On Friday afternoon, Alabama joined Louisiana, Mississippi and Florida in declaring a state of emergency as officials and residents prepared for Karen, expected to near the central Gulf Coast on Saturday as a weak hurricane or tropical storm. The Federal Emergency Management Agency and Interior Department recalled workers, furloughed because of the government shutdown, to deal with the storm and help state and local agencies.

Karen would be the second named storm of a quiet hurricane season to make landfall in the U.S. — the first since Tropical Storm Andrea hit Florida in June. Along with strong winds, the storm was forecast to produce rainfall of 3 to 6 inches through Sunday night.

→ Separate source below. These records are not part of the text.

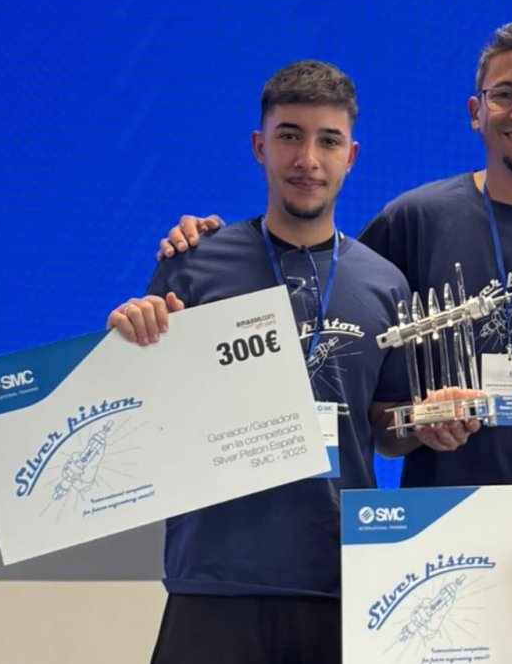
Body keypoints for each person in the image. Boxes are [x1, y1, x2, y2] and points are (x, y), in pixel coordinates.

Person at [158, 22, 512, 527]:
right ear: (476, 112)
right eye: (504, 94)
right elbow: (321, 284)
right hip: (437, 518)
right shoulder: (413, 221)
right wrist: (209, 245)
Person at [107, 60, 440, 664]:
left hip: (340, 579)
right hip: (214, 579)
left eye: (327, 140)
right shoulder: (193, 262)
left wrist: (423, 423)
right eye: (289, 136)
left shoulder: (386, 285)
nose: (307, 158)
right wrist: (129, 341)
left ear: (351, 155)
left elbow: (385, 432)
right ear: (260, 146)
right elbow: (146, 417)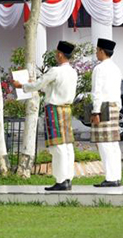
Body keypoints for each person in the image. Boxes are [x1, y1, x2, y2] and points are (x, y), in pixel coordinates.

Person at [13, 41, 77, 191]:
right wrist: (35, 84)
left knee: (57, 146)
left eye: (56, 53)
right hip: (66, 109)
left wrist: (21, 85)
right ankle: (67, 179)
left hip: (55, 110)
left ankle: (61, 180)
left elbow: (38, 85)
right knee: (67, 146)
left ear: (60, 54)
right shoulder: (72, 72)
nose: (56, 55)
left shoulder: (55, 70)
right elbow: (49, 87)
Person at [91, 38, 122, 187]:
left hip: (103, 107)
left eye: (97, 50)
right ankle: (116, 177)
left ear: (102, 51)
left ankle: (110, 178)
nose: (96, 53)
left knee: (104, 144)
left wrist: (95, 111)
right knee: (114, 144)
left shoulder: (100, 68)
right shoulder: (116, 68)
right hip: (115, 106)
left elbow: (97, 91)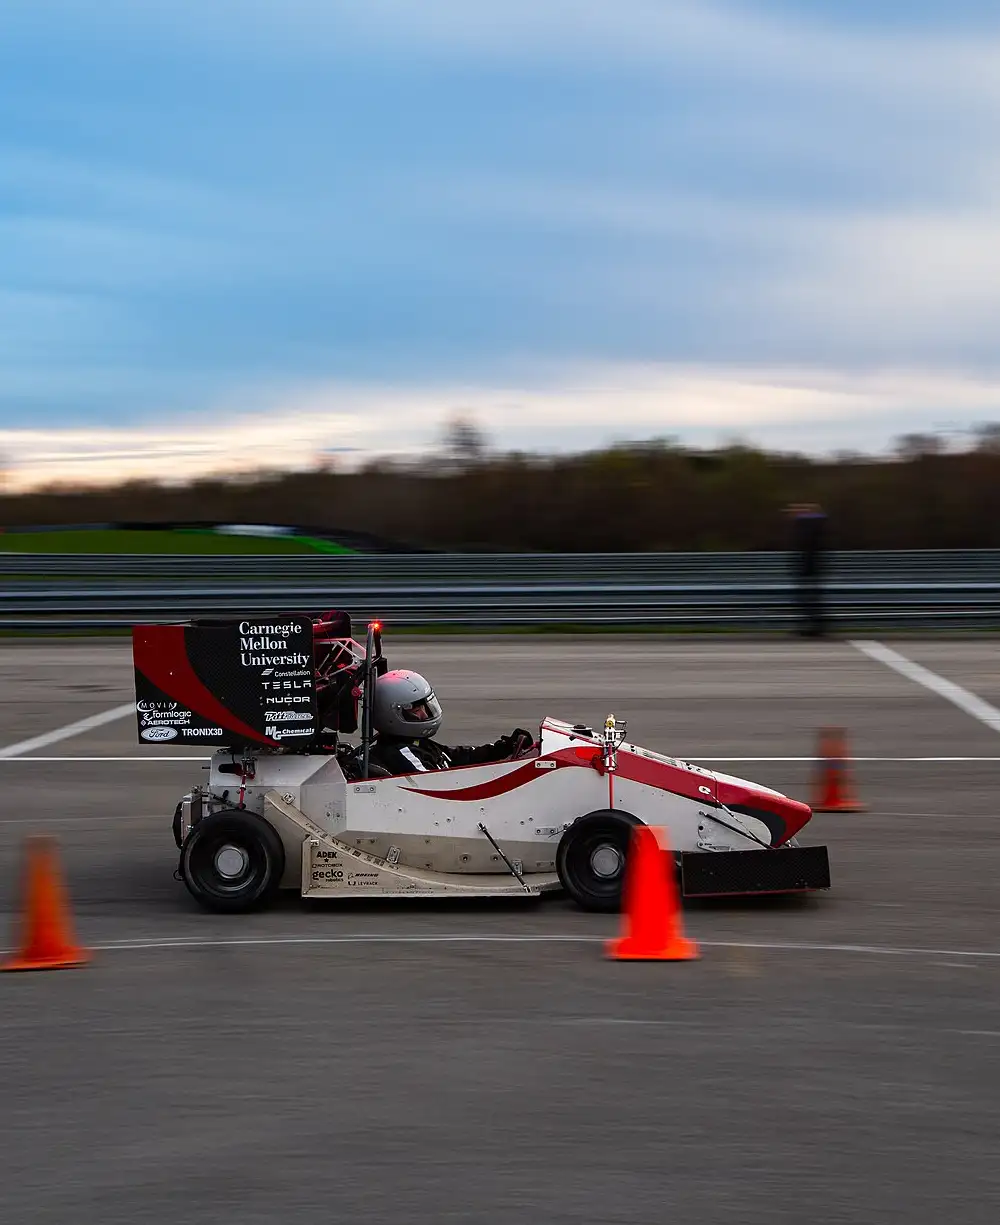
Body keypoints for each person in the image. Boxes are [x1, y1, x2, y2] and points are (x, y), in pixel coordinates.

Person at [366, 669, 535, 775]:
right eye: (417, 710)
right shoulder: (401, 753)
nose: (425, 715)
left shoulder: (417, 744)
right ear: (392, 714)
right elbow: (436, 786)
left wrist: (503, 748)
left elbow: (459, 756)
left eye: (425, 707)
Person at [787, 502, 828, 638]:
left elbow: (805, 548)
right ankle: (813, 625)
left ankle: (814, 626)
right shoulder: (816, 525)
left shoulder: (806, 526)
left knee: (808, 598)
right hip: (811, 567)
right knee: (809, 598)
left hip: (809, 567)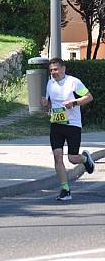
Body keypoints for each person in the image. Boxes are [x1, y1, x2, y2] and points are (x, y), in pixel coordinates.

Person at [40, 57, 94, 201]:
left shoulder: (74, 82)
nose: (53, 72)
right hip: (56, 125)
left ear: (63, 69)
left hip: (73, 124)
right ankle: (65, 189)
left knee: (72, 158)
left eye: (56, 69)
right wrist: (46, 104)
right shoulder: (50, 83)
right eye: (51, 70)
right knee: (57, 157)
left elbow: (89, 97)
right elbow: (50, 105)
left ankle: (85, 159)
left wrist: (74, 102)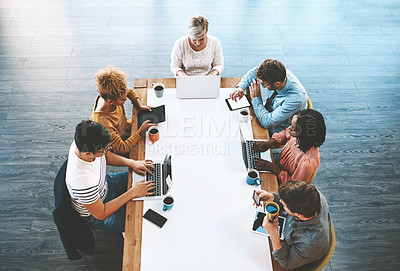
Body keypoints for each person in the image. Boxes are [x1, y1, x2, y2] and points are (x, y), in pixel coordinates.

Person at [65, 120, 155, 232]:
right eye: (103, 150)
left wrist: (132, 163)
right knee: (143, 224)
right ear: (88, 153)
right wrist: (133, 192)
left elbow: (105, 155)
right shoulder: (82, 182)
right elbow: (101, 213)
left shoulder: (82, 142)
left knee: (150, 179)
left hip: (105, 184)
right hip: (98, 210)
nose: (106, 151)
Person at [256, 180, 332, 270]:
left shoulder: (311, 243)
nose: (280, 201)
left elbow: (287, 263)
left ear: (298, 214)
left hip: (294, 260)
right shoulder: (313, 195)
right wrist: (272, 197)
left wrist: (274, 235)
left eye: (283, 204)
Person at [230, 59, 307, 135]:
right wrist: (240, 87)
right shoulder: (278, 72)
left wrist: (255, 98)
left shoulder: (295, 100)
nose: (262, 86)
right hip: (266, 112)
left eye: (264, 85)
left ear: (277, 84)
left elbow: (267, 122)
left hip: (276, 129)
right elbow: (254, 72)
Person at [90, 66, 155, 155]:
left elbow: (129, 91)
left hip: (128, 129)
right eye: (123, 99)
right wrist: (140, 132)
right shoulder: (103, 122)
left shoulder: (110, 95)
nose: (125, 100)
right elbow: (122, 148)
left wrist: (139, 105)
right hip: (121, 145)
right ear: (111, 101)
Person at [253, 109, 326, 184]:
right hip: (279, 162)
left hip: (283, 181)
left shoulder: (307, 163)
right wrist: (271, 142)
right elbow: (285, 133)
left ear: (304, 136)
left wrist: (274, 169)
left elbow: (293, 186)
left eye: (293, 129)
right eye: (291, 125)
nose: (289, 129)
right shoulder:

Isolated rain totals of up to 10 inches were possible.

Friday afternoon, Karen was about 235 miles south-southwest of the mouth of the Mississippi River, according to the National Hurricane Center in Miami. Forecast tracks showed the storm possibly crossing the southeast Louisiana coast before veering eastward toward south Alabama and the Florida panhandle. But forecasters cautioned that the track was uncertain.

"We are confident on a northeastward turn. Just not exactly sure where or when that turn will occur," said Rick Knabb, director of the National Hurricane Center in Miami.

Conditions were not ripe for the storm's strengthening. A hurricane watch was dropped Friday afternoon. A tropical storm watch stretched from the mouth of the Pearl River to Destin, Fla. A tropical storm warning was in effect from Morgan City, La., to the mouth of the Pearl.